▶ [What is needed]:
The expected output is every entry, repeated word for word.

▶ [Extracted material]:
□ □ □ □ □

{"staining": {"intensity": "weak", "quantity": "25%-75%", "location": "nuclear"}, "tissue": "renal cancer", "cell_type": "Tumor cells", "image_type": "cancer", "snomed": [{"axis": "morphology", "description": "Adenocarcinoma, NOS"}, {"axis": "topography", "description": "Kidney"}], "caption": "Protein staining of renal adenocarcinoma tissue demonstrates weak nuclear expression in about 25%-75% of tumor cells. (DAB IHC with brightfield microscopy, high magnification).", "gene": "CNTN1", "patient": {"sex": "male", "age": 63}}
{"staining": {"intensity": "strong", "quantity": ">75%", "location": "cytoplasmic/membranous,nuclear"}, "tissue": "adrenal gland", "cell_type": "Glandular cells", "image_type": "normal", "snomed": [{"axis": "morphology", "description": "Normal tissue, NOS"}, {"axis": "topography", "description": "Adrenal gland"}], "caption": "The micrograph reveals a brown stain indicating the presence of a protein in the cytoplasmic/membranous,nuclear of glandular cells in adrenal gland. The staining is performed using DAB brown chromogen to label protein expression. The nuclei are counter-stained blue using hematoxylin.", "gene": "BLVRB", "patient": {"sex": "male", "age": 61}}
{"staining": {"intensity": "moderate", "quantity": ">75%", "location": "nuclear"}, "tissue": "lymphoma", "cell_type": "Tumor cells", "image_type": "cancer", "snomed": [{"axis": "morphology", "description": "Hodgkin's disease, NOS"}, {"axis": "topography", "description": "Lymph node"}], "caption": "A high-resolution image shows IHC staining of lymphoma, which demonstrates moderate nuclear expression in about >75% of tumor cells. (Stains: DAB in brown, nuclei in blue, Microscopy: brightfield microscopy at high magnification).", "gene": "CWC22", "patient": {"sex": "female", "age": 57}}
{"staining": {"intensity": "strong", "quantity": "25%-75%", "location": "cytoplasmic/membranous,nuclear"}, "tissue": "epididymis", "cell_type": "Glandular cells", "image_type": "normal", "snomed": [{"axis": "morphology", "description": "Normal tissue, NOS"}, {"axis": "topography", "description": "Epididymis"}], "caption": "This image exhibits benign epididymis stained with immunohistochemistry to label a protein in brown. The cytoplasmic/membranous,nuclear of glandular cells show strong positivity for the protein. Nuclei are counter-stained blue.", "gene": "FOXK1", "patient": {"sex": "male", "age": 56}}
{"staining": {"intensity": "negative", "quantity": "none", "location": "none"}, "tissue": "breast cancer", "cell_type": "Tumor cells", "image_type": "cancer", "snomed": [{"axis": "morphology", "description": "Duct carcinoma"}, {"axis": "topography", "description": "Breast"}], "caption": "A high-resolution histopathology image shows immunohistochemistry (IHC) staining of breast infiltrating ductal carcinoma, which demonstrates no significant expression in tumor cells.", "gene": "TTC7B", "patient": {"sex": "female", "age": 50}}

□ □ □ □ □

▶ [Your solution]:
{"staining": {"intensity": "weak", "quantity": "25%-75%", "location": "nuclear"}, "tissue": "renal cancer", "cell_type": "Tumor cells", "image_type": "cancer", "snomed": [{"axis": "morphology", "description": "Adenocarcinoma, NOS"}, {"axis": "topography", "description": "Kidney"}], "caption": "Protein staining of renal adenocarcinoma tissue demonstrates weak nuclear expression in about 25%-75% of tumor cells. (DAB IHC with brightfield microscopy, high magnification).", "gene": "CNTN1", "patient": {"sex": "male", "age": 63}}
{"staining": {"intensity": "strong", "quantity": ">75%", "location": "cytoplasmic/membranous,nuclear"}, "tissue": "adrenal gland", "cell_type": "Glandular cells", "image_type": "normal", "snomed": [{"axis": "morphology", "description": "Normal tissue, NOS"}, {"axis": "topography", "description": "Adrenal gland"}], "caption": "The micrograph reveals a brown stain indicating the presence of a protein in the cytoplasmic/membranous,nuclear of glandular cells in adrenal gland. The staining is performed using DAB brown chromogen to label protein expression. The nuclei are counter-stained blue using hematoxylin.", "gene": "BLVRB", "patient": {"sex": "male", "age": 61}}
{"staining": {"intensity": "moderate", "quantity": ">75%", "location": "nuclear"}, "tissue": "lymphoma", "cell_type": "Tumor cells", "image_type": "cancer", "snomed": [{"axis": "morphology", "description": "Hodgkin's disease, NOS"}, {"axis": "topography", "description": "Lymph node"}], "caption": "A high-resolution image shows IHC staining of lymphoma, which demonstrates moderate nuclear expression in about >75% of tumor cells. (Stains: DAB in brown, nuclei in blue, Microscopy: brightfield microscopy at high magnification).", "gene": "CWC22", "patient": {"sex": "female", "age": 57}}
{"staining": {"intensity": "strong", "quantity": "25%-75%", "location": "cytoplasmic/membranous,nuclear"}, "tissue": "epididymis", "cell_type": "Glandular cells", "image_type": "normal", "snomed": [{"axis": "morphology", "description": "Normal tissue, NOS"}, {"axis": "topography", "description": "Epididymis"}], "caption": "This image exhibits benign epididymis stained with immunohistochemistry to label a protein in brown. The cytoplasmic/membranous,nuclear of glandular cells show strong positivity for the protein. Nuclei are counter-stained blue.", "gene": "FOXK1", "patient": {"sex": "male", "age": 56}}
{"staining": {"intensity": "negative", "quantity": "none", "location": "none"}, "tissue": "breast cancer", "cell_type": "Tumor cells", "image_type": "cancer", "snomed": [{"axis": "morphology", "description": "Duct carcinoma"}, {"axis": "topography", "description": "Breast"}], "caption": "A high-resolution histopathology image shows immunohistochemistry (IHC) staining of breast infiltrating ductal carcinoma, which demonstrates no significant expression in tumor cells.", "gene": "TTC7B", "patient": {"sex": "female", "age": 50}}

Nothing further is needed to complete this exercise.